Камыши приветственно качнулись ему в ответ. Стая серых уток с шумом поднялась в воздух, ветер разнес их запах — мокрое перо, рыбий дух. Дема осел на мокрую землю, рыжую от песка, тяжело качнулась в нем дурнота предчувствия, но отступать было поздно.
— Спи, Великое, — попросил он. — Спи, нечего нам делить.
За мгновение до того, как его ладони опустились в озеро, из подтопленных зарослей бесшумно взлетела черная лебедица. Но этого Демьян не видел: глаза ему заволокла мутная, тяжелая вода.
Лесе снилось, как она идет по колено в траве, настолько густой, что не видно ног. Только ступни прикасаются к рыхлой влажной земле где-то внизу. Трава была мягкой и зеленой, без противного налета городской пыли, без желтых пятен, выгоревших на солнце. Если бы Леся не чувствовала, как колышутся от ее движений стебельки, то траву эту легко можно было бы принять за зеленоватую волну спокойной, большой воды.
«Надо же, как интересно», — думала Олеся, проводя ладонью по травяным головам, а те склонялись перед ней в приветственном поклоне.
Она лукавила. И трава эта, и высокое небо над головой не вызывали в Лесе особенного интереса. Не было ни любопытства, ни страха. Она не могла вспомнить, куда идет, но точно знала, что идти нужно. Обязательно. Просто шагать вперед, вдыхая аромат теплой травы.
Когда ветер принес ей отголосок девичьего смеха, словно серебряные колокольчики нежным переливом раззвенелись впереди, Олеся ускорила шаг. Она не любила опаздывать. Ей казалось, что в тот самый момент, когда она только движется навстречу чему-то важному, это важное уже свершается. Без нее.
Олеся смутно помнила, как часто она приходила намного раньше, чем следовало, в самые разные места. И томилась ожиданием, и злилась то ли на себя, то ли на того, кто только шел к ней. Но память эта утратила всякую нужность.
Так ли важно, снится ли ей этот лес, а может, Леся правда идет по нему, ощущая босыми ногами упругую силу земли? Так ли важно, что случалось с ней когда-то давно, когда-то раньше? Так ли важно это «раньше», если у нее теперь есть сейчас? Эта трава, эта лазурь неба, этот смех впереди.
Проход между высокими деревьями, по которому шагала Леся, становился все уже. Трава редела, ее сменяли колючий кустарник и прохладный мох на боках серых камней. Леся обходила их стороной, зябко ежилась. От лазурного неба ее отделяли перепутанные кроны деревьев. Может быть, там, высоко, солнце продолжало полуденно светить, но в чаще леса его сила меркла, запутавшись среди ветвей и коряг.

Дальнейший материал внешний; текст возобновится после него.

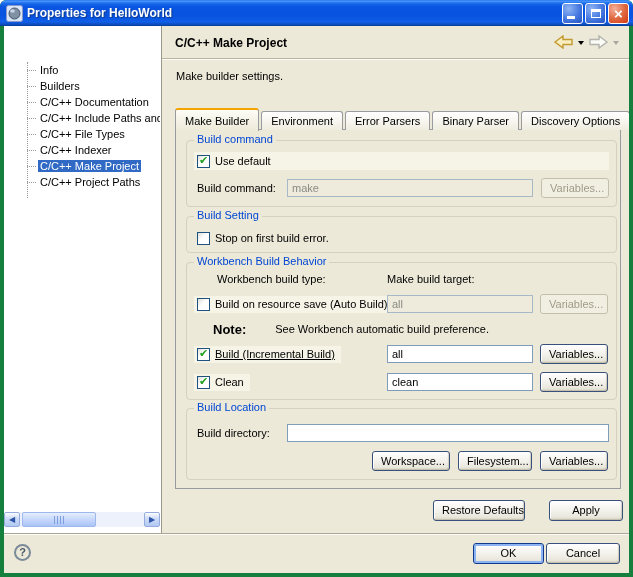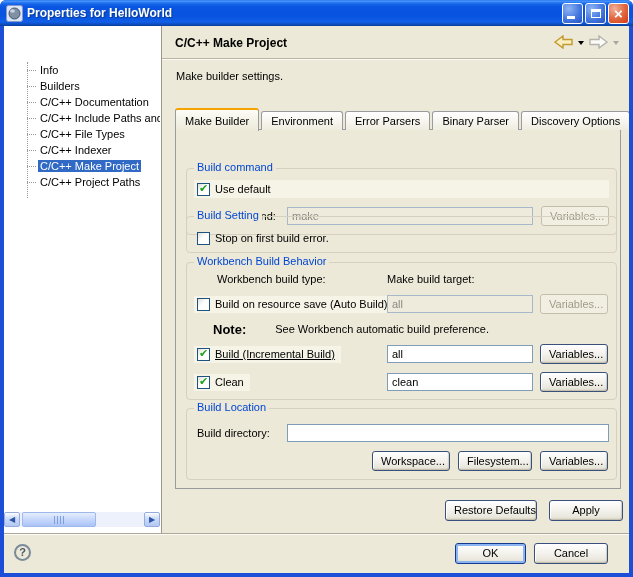--- a/index.html
+++ b/index.html
@@ -6,21 +6,21 @@
     --titlebar-blue:#0853e0;
     --selection-blue:#316ac5;
     --group-title-blue:#0046d5;
     --tab-accent-orange:#f4a300;
     --check-green:#1fa11f;
     --close-red:#d6421c;
     --dialog-beige:#ece9d8;
   }
   *{box-sizing:border-box;}
   body{margin:0;background:#fff;font-family:"Liberation Sans",sans-serif;}
-  .window{position:relative;width:633px;height:577px;background:#1d4ed8;font-size:11px;color:#000;overflow:hidden;border-radius:6px 6px 0 0;}
+  .window{position:relative;width:633px;height:577px;background:#15803d;font-size:11px;color:#000;overflow:hidden;border-radius:6px 6px 0 0;}
 
   
   .titlebar{position:absolute;top:0;left:0;right:0;height:26px;display:flex;align-items:center;padding:0 4px;
     background:linear-gradient(180deg,#2579f2 0%,#4a94fa 5%,#2c7cf2 9%,#1463e8 16%,#0a56e2 26%,#0853e0 45%,#0853e0 62%,#0c59e4 74%,#1160e8 84%,#0c4ec2 93%,#093d96 100%);
     border-radius:6px 6px 0 0;}
   .win-icon{width:17px;height:17px;margin:0 4px 0 2px;flex:none;}
   .titlebar .title{flex:1;color:#fff;font-weight:bold;font-size:12px;text-shadow:1px 1px 1px #0a3a8c;white-space:nowrap;overflow:hidden;}
   .tb-btn{position:relative;width:21px;height:21px;margin-left:2px;border:1px solid #fff;border-radius:3px;flex:none;}
   .tb-btn.bluebtn{background:radial-gradient(circle at 30% 25%,#8fb4f4,#4679e0 55%,#2a5ac8 90%);}
   .tb-btn.redbtn{background:radial-gradient(circle at 30% 25%,#f4b09a,#e06a42 50%,var(--close-red) 90%);}
@@ -57,21 +57,21 @@
 
   .tabs{position:absolute;top:81px;left:13px;display:flex;align-items:flex-end;height:23px;z-index:2;}
   .tab{height:19px;line-height:18px;padding:0 9px;margin-right:2px;white-space:nowrap;
     background:linear-gradient(180deg,#ffffff,#efecdf);border:1px solid #999b9e;border-bottom:none;border-radius:3px 3px 0 0;}
   .tab.active{height:23px;line-height:22px;margin-bottom:-1px;border-top:2px solid var(--tab-accent-orange);
     background:linear-gradient(180deg,#fdfcf6,#ece9d8);}
   .panel{position:absolute;top:103px;left:13px;width:446px;height:360px;border:1px solid #999b9e;background:var(--dialog-beige);}
 
   .group{position:absolute;left:10px;width:431px;border:1px solid #d5d0bf;border-radius:4px;}
   .group-title{position:absolute;top:-8px;left:7px;padding:0 3px;background:var(--dialog-beige);color:var(--group-title-blue);}
-  .g1{top:10px;height:67px;margin-top:28px;}
+  .g1{top:10px;height:67px;}
   .g2{top:86px;height:37px;}
   .g3{top:132px;height:138px;}
   .g4{top:278px;height:72px;}
 
   .row{position:absolute;display:flex;align-items:center;}
   .cream{background:#f6f3e7;}
   .chip{display:inline-flex;align-items:center;padding:2px 6px 2px 3px;}
   .cb{position:relative;width:13px;height:13px;flex:none;border:1px solid #1d5281;background:linear-gradient(135deg,#dedfd8 0%,#ffffff 45%);}
   .cb.checked::after{content:"✔";position:absolute;left:1px;top:-2px;font-family:"DejaVu Sans",sans-serif;font-size:11px;font-weight:bold;color:var(--check-green);}
   .cb-label{margin-left:5px;white-space:nowrap;}
@@ -79,29 +79,29 @@
   .col-label{position:absolute;white-space:nowrap;}
   .field{height:18px;border:1px solid #7f9db9;background:#fff;padding:1px 4px;font:11px "Liberation Sans",sans-serif;color:#000;}
   .field.disabled{background:#eeebdd;color:#8a8a84;border-color:#a7b8c8;}
   .btn{height:20px;border:1px solid #39507c;border-radius:3px;padding:0 8px;text-align:center;line-height:18px;white-space:nowrap;
     background:linear-gradient(180deg,#ffffff 0%,#f4f3ee 45%,#e9e7dc 85%,#d8d5c8 100%);
     box-shadow:inset -1px -1px 1px rgba(160,150,120,.4),inset 1px 1px 0 #fff;font-size:11px;color:#000;}
   .btn.disabled{border-color:#c3bfac;background:#f1efe2;color:#a09b88;box-shadow:none;}
   .btn.focused{border-color:#12398c;box-shadow:inset 0 0 0 2px #8cb4f2;}
   .note-strong{font-weight:bold;font-size:13px;margin-right:5px;}
 
-  .actions{position:absolute;top:474px;right:6px;display:flex;gap:12px;}
+  .actions{position:absolute;top:474px;right:6px;display:flex;gap:24px;}
   .actions .btn{height:21px;line-height:19px;}
 
   
   .footer{position:absolute;left:4px;right:4px;bottom:4px;height:40px;background:var(--dialog-beige);
     border-top:1px solid #aca899;box-shadow:inset 0 1px 0 #fcfbf7;}
   .help{position:absolute;left:10px;top:10px;width:17px;height:17px;border:2px solid #7a8a99;border-radius:50%;
     color:#4a5a68;font-weight:bold;font-size:11px;line-height:13px;text-align:center;background:transparent;}
-  .footer-btns{position:absolute;right:21px;top:9px;display:flex;gap:8px;}
+  .footer-btns{position:absolute;right:9px;top:9px;display:flex;gap:2px;}
   .footer-btns .btn{height:21px;line-height:19px;}
   .w-ok{width:71px;} .w-cancel{width:74px;} .w-restore{width:92px;} .w-apply{width:74px;}
   .w-var{width:68px;flex:none;} .w-workspace{width:78px;} .w-filesystem{width:74px;}
 </style>
 </head>
 <body>
 
 <div class="window">
 
   <div class="titlebar">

Смех раздался чуть ближе, эхо подхватило его, множа тысячью голосов, и Леся поспешила следом. Она шла, не видя ничего перед собой, то срываясь на бег, то оскальзываясь на болотных кочках. Голые ноги испачкались в грязи, глубокая царапина от острой ветки налилась кровью, очерчивая линию от щиколотки до бедра, но Леся не чувствовала боли. Каждый раз, когда смех звенел впереди, она рвалась к нему, моля чуть слышно, чтобы тот не исчез, чтобы довел туда, куда так отчаянно тянет ее через чащобы.

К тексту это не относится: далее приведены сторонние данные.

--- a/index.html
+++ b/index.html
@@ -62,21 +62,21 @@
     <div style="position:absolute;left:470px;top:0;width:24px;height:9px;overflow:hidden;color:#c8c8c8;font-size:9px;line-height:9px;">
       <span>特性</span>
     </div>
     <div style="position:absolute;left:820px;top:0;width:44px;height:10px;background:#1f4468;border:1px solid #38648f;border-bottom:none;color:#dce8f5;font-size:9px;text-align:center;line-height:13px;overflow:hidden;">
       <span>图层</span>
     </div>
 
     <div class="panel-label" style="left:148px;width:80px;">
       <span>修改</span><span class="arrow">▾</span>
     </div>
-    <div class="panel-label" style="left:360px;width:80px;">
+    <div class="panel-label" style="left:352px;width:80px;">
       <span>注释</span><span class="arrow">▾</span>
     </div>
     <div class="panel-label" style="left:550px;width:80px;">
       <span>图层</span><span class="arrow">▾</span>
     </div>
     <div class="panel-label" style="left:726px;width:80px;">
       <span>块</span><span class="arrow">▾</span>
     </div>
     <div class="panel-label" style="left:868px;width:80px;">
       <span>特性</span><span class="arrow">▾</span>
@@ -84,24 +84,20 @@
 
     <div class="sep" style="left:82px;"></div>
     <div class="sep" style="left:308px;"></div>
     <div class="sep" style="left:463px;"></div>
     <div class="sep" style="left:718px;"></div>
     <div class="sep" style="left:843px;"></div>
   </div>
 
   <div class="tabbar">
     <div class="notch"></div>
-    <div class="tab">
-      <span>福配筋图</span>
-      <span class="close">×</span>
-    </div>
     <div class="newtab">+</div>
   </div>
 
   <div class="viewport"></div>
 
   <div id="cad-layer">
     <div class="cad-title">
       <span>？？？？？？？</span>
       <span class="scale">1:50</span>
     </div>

Что-то важное скрывалось в этом лесу. Олеся ловила на себе напряженные взгляды, слышала отголоски шепота. Но никто не спешил выходить на тропу, один лишь смех вел ее вперед. Когда деревья внезапно и резко расступились, Олеся обхватила серый ствол осины и спряталась за ним, всем телом прижалась к коре.